Modeling Relativistic Heavy-Ion Collisions
The purpose of Transport Theory
A promising approach to connect the transient QGP state with the
experimentally observable hadronic final state
is the application of transport theory.
Transport theory offers the possibility to cast the entire
time evolution of the heavy-ion reaction
- from its initial state to freeze-out -
into one consistent framework.
In microscopic transport models the full
space-time evolution of all microscopic degrees of freedom - either
all hadrons present in the system or alternatively
(at higher beam energies) partons -
is calculated from the initial state to the final freeze-out, which allows
for quantitative predictions of QGP signatures.
Cartoon of a Ultra-relativistic heavy-ion collision. Left to right:
the two nuclei approach, collide, form a QGP, the QGP expands and
hadronizes, finally hadrons rescatter and freeze out
Microscopic Transport Theory
Microscopic Transport Theory treats the microscopic substructure of the
colliding nuclei explicitly, i.e. the trajectories and interactions
of all protons, neutrons and newly created
baryons and mesons in the case of hadronic transport models or quarks and
gluons in the case of a Parton Cascade are followed individually.
Microscopic transport models are most useful to tackle questions concerning
particle production, fluctuations and equlilibration mechanisms - they
do not rely on any mean-field or equilibrium assumptions.
Ultra-Relativistic Quantum Molecular Dynamics (UrQMD)
The
Ultra-relativistic Quantum-Molecular-Dynamics (UrQMD) model is
currently among the
most advanced microscopic string/hadron transport model available. It
has been successfully applied to heavy-ion reactions at the
Bevalac, SIS, AGS and SPS accelerator facilities, spanning incident
beam energies from 0.5 GeV per nucleon (at the Bevalac and SIS
facilities) up to 200 GeV per nucleon (at the SPS facility).

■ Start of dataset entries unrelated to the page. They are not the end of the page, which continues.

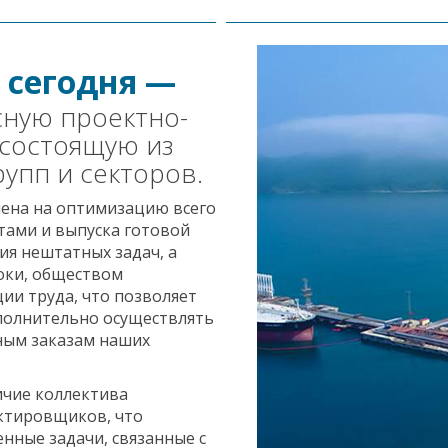
 сегодня —
сную проектно-
 состоящую из
упп и секторов.
ена на оптимизацию всего
тами и выпуска готовой
ия нештатных задач, а
оки, обществом
ии труда, что позволяет
полнительно осуществлять
ным заказам наших
ичие коллектива
ктировщиков, что
нные задачи, связанные с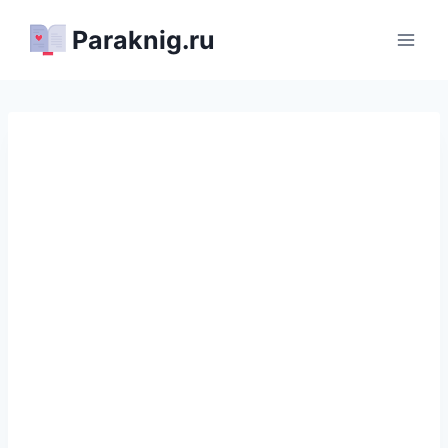
Перейти
Paraknig.ru
к
содержимому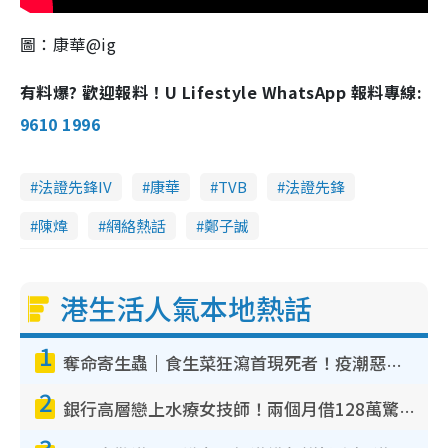
圖：康華@ig
有料爆? 歡迎報料！U Lifestyle WhatsApp 報料專線:
9610 1996
法證先鋒IV
康華
TVB
法證先鋒
陳煒
網絡熱話
鄭子誠
港生活人氣本地熱話
1
奪命寄生蟲｜食生菜狂瀉首現死者！疫潮惡化錄1.8萬宗病例 揭洗菜3大謬誤
2
銀行高層戀上水療女技師！兩個月借128萬驚覺「沉船」沉落火海 揭背後疑似邪教操控賣淫
3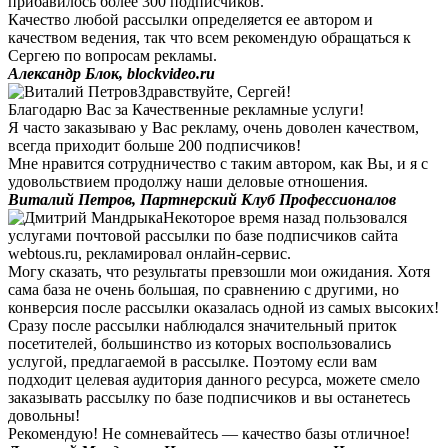
прибавилось более 300 подписчиков.
Качество любой рассылки определяется ее автором и
качеством ведения, так что всем рекомендую обращаться к
Сергею по вопросам рекламы.
Александр Блок, blockvideo.ru
Здравствуйте, Сергей!
Благодарю Вас за Качественные рекламные услуги!
Я часто заказываю у Вас рекламу, очень доволен качеством,
всегда приходит больше 200 подписчиков!
Мне нравится сотрудничество с таким автором, как Вы, и я с
удовольствием продолжу наши деловые отношения.
Виталий Петров, Партнерский Клуб Профессионалов
Некоторое время назад пользовался
услугами почтовой рассылки по базе подписчиков сайта
webtous.ru, рекламировал онлайн-сервис.
Могу сказать, что результаты превзошли мои ожидания. Хотя
сама база не очень большая, по сравнению с другими, но
конверсия после рассылки оказалась одной из самых высоких!
Сразу после рассылки наблюдался значительный приток
посетителей, большинство из которых воспользовались
услугой, предлагаемой в рассылке. Поэтому если вам
подходит целевая аудитория данного ресурса, можете смело
заказывать рассылку по базе подписчиков и вы останетесь
довольны!
Рекомендую! Не сомневайтесь — качество базы отличное!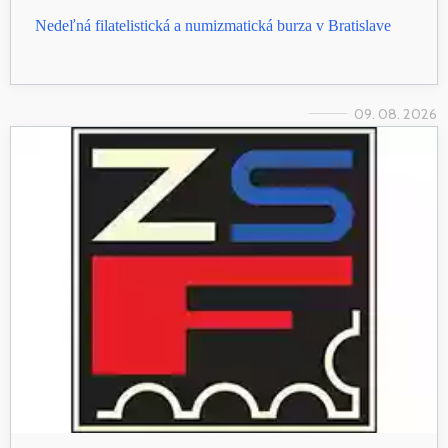
Nedeľná filatelistická a numizmatická burza v Bratislave
09. 08. 2026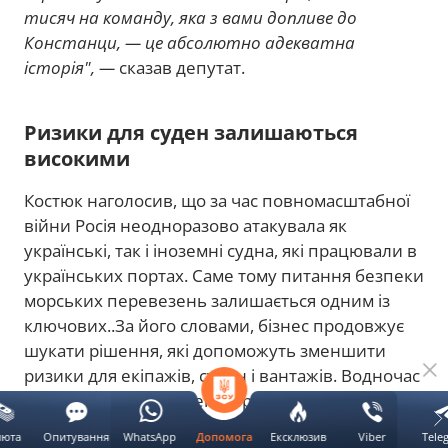
тисяч на команду, яка з вами допливе до
Констанци, — це абсолютно адекватна
історія", —
сказав депутат.
Ризики для суден залишаються
високими
Костюк наголосив, що за час повномасштабної
війни Росія неодноразово атакувала як
українські, так і іноземні судна, які працювали в
українських портах. Саме тому питання безпеки
морських перевезень залишається одним із
ключових..За його словами, бізнес продовжує
шукати рішення, які допоможуть зменшити
ризики для екіпажів, суден і вантажів. Водночас
розвиток морського експорту без належного
захисту портової інфраструктури залишається
люта
Опитування
WhatsApp
Ексклюзив
Viber
Tele
Допомога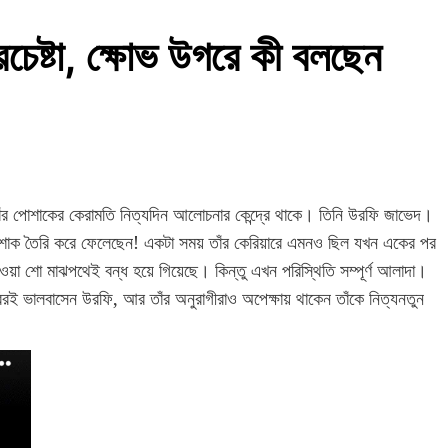
্রচেষ্টা, ক্ষোভ উগরে কী বলছেন
 তাঁর পোশাকের কেরামতি নিত্যদিন আলোচনার কেন্দ্রে থাকে। তিনি উরফি জাভেদ।
পোশাক তৈরি করে ফেলেছেন! একটা সময় তাঁর কেরিয়ারে এমনও ছিল যখন একের পর
হওয়া শো মাঝপথেই বন্ধ হয়ে গিয়েছে। কিন্তু এখন পরিস্থিতি সম্পূর্ণ আলাদা।
াবরই ভালবাসেন উরফি, আর তাঁর অনুরাগীরাও অপেক্ষায় থাকেন তাঁকে নিত্যনতুন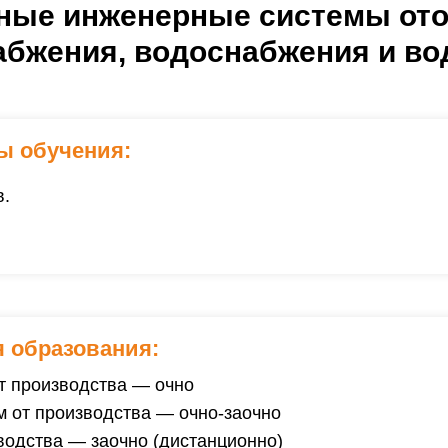
ные инженерные системы ото
абжения, водоснабжения и в
ы обучения:
в.
 образования:
т производства — очно
 от производства — очно-заочно
водства — заочно (дистанционно)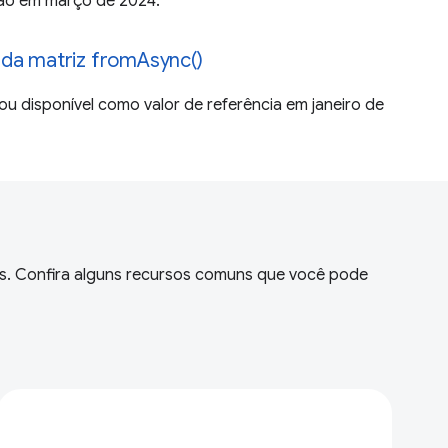
ão em março de 2024.
da matriz fromAsync()
ou disponível como valor de referência em janeiro de
ios. Confira alguns recursos comuns que você pode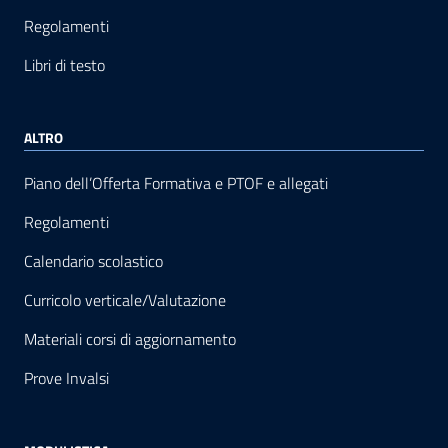
Regolamenti
Libri di testo
ALTRO
Piano dell’Offerta Formativa e PTOF e allegati
Regolamenti
Calendario scolastico
Curricolo verticale/Valutazione
Materiali corsi di aggiornamento
Prove Invalsi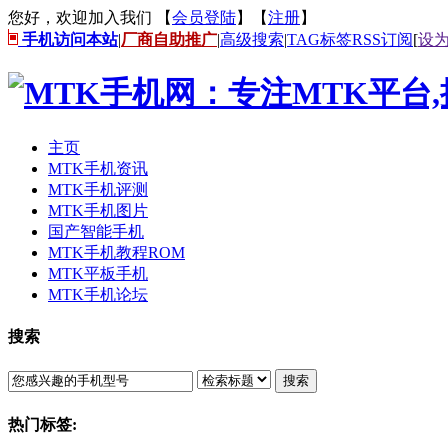
您好，欢迎加入我们 【
会员登陆
】【
注册
】
手机访问本站
|
厂商自助推广
|
高级搜索
|
TAG标签
RSS订阅
[
设
主页
MTK手机资讯
MTK手机评测
MTK手机图片
国产智能手机
MTK手机教程ROM
MTK平板手机
MTK手机论坛
搜索
搜索
热门标签: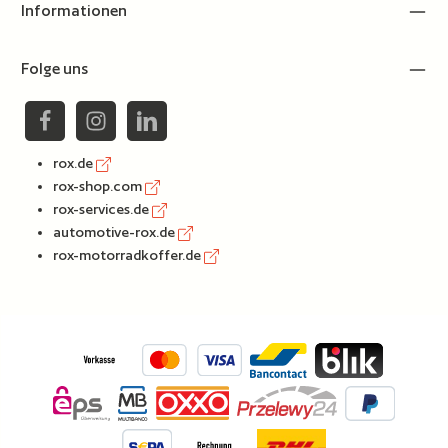
Informationen
Folge uns
rox.de
rox-shop.com
rox-services.de
automotive-rox.de
rox-motorradkoffer.de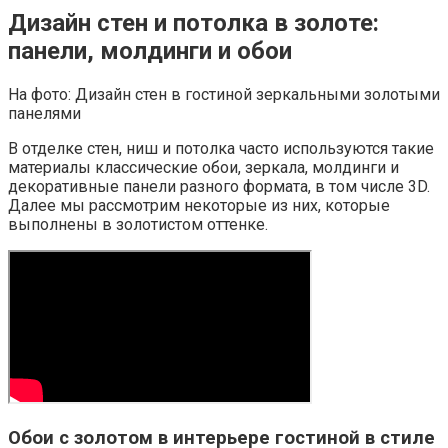
Дизайн стен и потолка в золоте:
панели, молдинги и обои
На фото: Дизайн стен в гостиной зеркальными золотыми
панелями
В отделке стен, ниш и потолка часто используются такие
материалы классические обои, зеркала, молдинги и
декоративные панели разного формата, в том числе 3D.
Далее мы рассмотрим некоторые из них, которые
выполнены в золотистом оттенке.
Обои с золотом в интерьере гостиной в стиле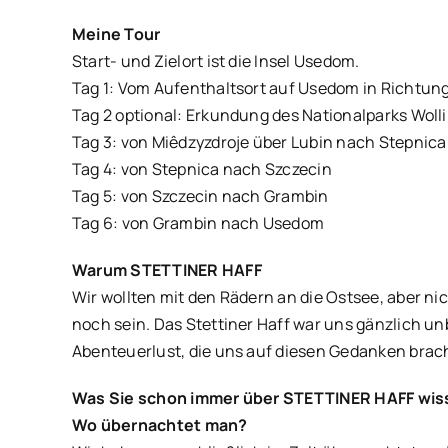
Meine Tour
Start- und Zielort ist die Insel Usedom.
Tag 1: Vom Aufenthaltsort auf Usedom in Richtun
Tag 2 optional: Erkundung des Nationalparks Woll
Tag 3: von Miêdzyzdroje über Lubin nach Stepnica
Tag 4: von Stepnica nach Szczecin
Tag 5: von Szczecin nach Grambin
Tag 6: von Grambin nach Usedom
Warum STETTINER HAFF
Wir wollten mit den Rädern an die Ostsee, aber ni
noch sein. Das Stettiner Haff war uns gänzlich un
Abenteuerlust, die uns auf diesen Gedanken brac
Was Sie schon immer über STETTINER HAFF wis
Wo übernachtet man?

Main goals in the application of the UrQMD model
are to gain an understanding about the
following physical phenomena within a single transport model:
- Creation of dense hadronic matter at high temperatures
- Properties of nuclear matter, Delta & Resonance matter
- Creation of mesonic matter and of anti-matter
- Creation and transport of rare particles in hadronic matter.
- Creation, modification and destruction of strangeness in matter
- Emission of electromagnetic probes
The UrQMD model has also been used as a component of various hybrid transport
approaches, e.g.
- Hydro+UrQMD
- PCM+UrQMD
- UrQMD+deexcitation models for nuclear waste calculations
- GEANT4
- CORSIKA+UrQMD for air-shower simulations
Click
here for a UrQMD movie
of an Pb+Pb collision at CERN/SPS energies (mpg format).
Parton Cascade Model (PCM)
The Parton
Cascade Model (PCM) is a microscopic approach with quarks and gluons as degrees
of freedom and interactions based on perturbative QCD. The PCM is ideally
suited to study the physics of deconfined colored quanta at the
RHIC and LHC accelerators,
particularly in the large momentum domain. It allows for the
description of the dynamics of the pre-equilibrium
early, hot and dense deconfined reaction phase and connects it to
experimentally observable quantities. Key physics issues to be addressed
in this approach are the mechanisms of parton equilibration, the
microscopic dynamics of jet-energy loss in a deconfined medium, the
production of heavy quarks and the emission of photons and dileptons
in the early, non-equilibrium phase of the reaction.
Currently our group is active in the development of the VNI/BMS implementation
of the Parton Cascade Model.
Hybrid Macro+Micro transport approaches
Hybrid macroscopical/microscopical transport models, employing hydrodynamics
for the early dense reaction phase and microscopic non-equilibrium dynamics
for the later, dilute reaction stages offer an alternative approach and
are particularly interesting for the investigation of the QGP equation of
state in the energy domains beyond beam energies of a 100 GeV per nucleon,
covered by the SPS, RHIC and LHC accelerators.